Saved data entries
──────────────────────────────
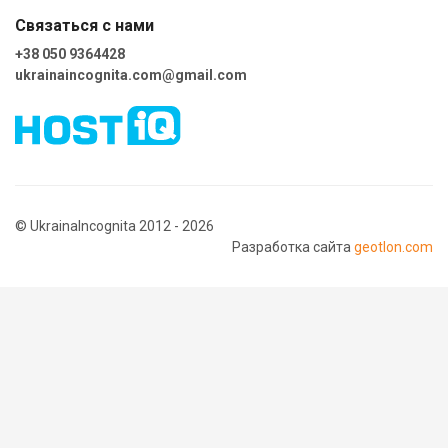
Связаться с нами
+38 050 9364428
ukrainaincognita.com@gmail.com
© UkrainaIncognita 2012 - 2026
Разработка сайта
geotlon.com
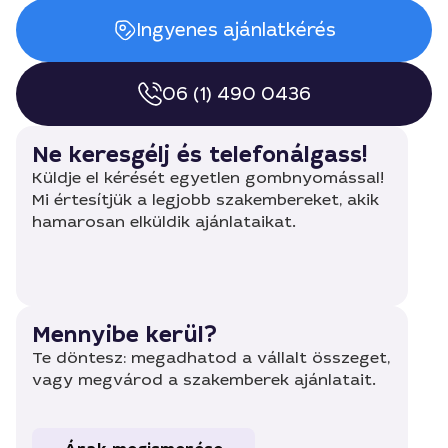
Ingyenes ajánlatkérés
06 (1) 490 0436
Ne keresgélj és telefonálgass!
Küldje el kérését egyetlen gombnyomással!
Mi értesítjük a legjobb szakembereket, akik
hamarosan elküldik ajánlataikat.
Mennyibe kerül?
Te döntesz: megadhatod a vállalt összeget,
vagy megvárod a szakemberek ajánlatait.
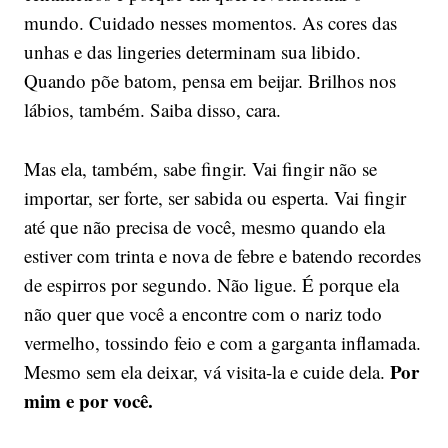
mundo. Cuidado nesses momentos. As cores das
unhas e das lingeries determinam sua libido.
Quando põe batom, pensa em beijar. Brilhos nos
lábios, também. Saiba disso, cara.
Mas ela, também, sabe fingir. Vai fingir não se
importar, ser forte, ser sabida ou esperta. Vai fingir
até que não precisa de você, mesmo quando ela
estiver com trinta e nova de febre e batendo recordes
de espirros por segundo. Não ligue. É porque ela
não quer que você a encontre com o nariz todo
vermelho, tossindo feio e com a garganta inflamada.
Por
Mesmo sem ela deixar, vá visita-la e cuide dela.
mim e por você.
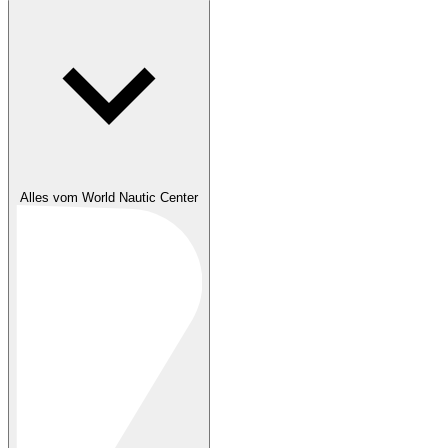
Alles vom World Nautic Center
──────────────────────────────
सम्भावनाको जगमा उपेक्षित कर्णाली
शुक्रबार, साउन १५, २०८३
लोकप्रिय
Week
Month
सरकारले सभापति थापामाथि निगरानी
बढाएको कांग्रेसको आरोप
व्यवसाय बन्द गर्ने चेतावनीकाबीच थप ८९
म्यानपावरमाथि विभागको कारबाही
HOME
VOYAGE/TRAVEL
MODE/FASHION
──────────────────────────────
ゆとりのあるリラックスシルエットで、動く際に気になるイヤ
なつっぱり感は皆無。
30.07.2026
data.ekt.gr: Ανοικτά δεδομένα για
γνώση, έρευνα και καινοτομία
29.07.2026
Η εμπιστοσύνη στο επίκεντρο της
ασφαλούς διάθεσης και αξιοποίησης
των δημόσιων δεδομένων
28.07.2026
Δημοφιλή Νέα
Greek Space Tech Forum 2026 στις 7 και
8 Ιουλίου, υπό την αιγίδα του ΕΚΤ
──────────────────────────────
▸ **Work request**:
Convert the listing lines above into a Markdown table with the columns "No." and "Text", numbering each row and skipping blank lines. Begin at the line that has "Ingyenes ajánlatkérés", stop after the line that has "Alles vom World Nautic Center", and leave out the picture lines.

▸ **Task response**:
| No. | Text |
|---|---|
| 1 | Ingyenes ajánlatkérés |
| 2 | 06 (1) 490 0436 |
| 3 | Ne keresgélj és telefonálgass! |
| 4 | Küldje el kérését egyetlen gombnyomással! |
| 5 | Mi értesítjük a legjobb szakembereket, akik |
| 6 | hamarosan elküldik ajánlataikat. |
| 7 | Mennyibe kerül? |
| 8 | Te döntesz: megadhatod a vállalt összeget, |
| 9 | vagy megvárod a szakemberek ajánlatait. |
| 10 | mundo. Cuidado nesses momentos. As cores das |
| 11 | unhas e das lingeries determinam sua libido. |
| 12 | Quando põe batom, pensa em beijar. Brilhos nos |
| 13 | lábios, também. Saiba disso, cara. |
| 14 | Mas ela, também, sabe fingir. Vai fingir não se |
| 15 | importar, ser forte, ser sabida ou esperta. Vai fingir |
| 16 | até que não precisa de você, mesmo quando ela |
| 17 | estiver com trinta e nova de febre e batendo recordes |
| 18 | de espirros por segundo. Não ligue. É porque ela |
| 19 | não quer que você a encontre com o nariz todo |
| 20 | vermelho, tossindo feio e com a garganta inflamada. |
| 21 | Por |
| 22 | Mesmo sem ela deixar, vá visita-la e cuide dela. |
| 23 | mim e por você. |
| 24 | Alles vom World Nautic Center |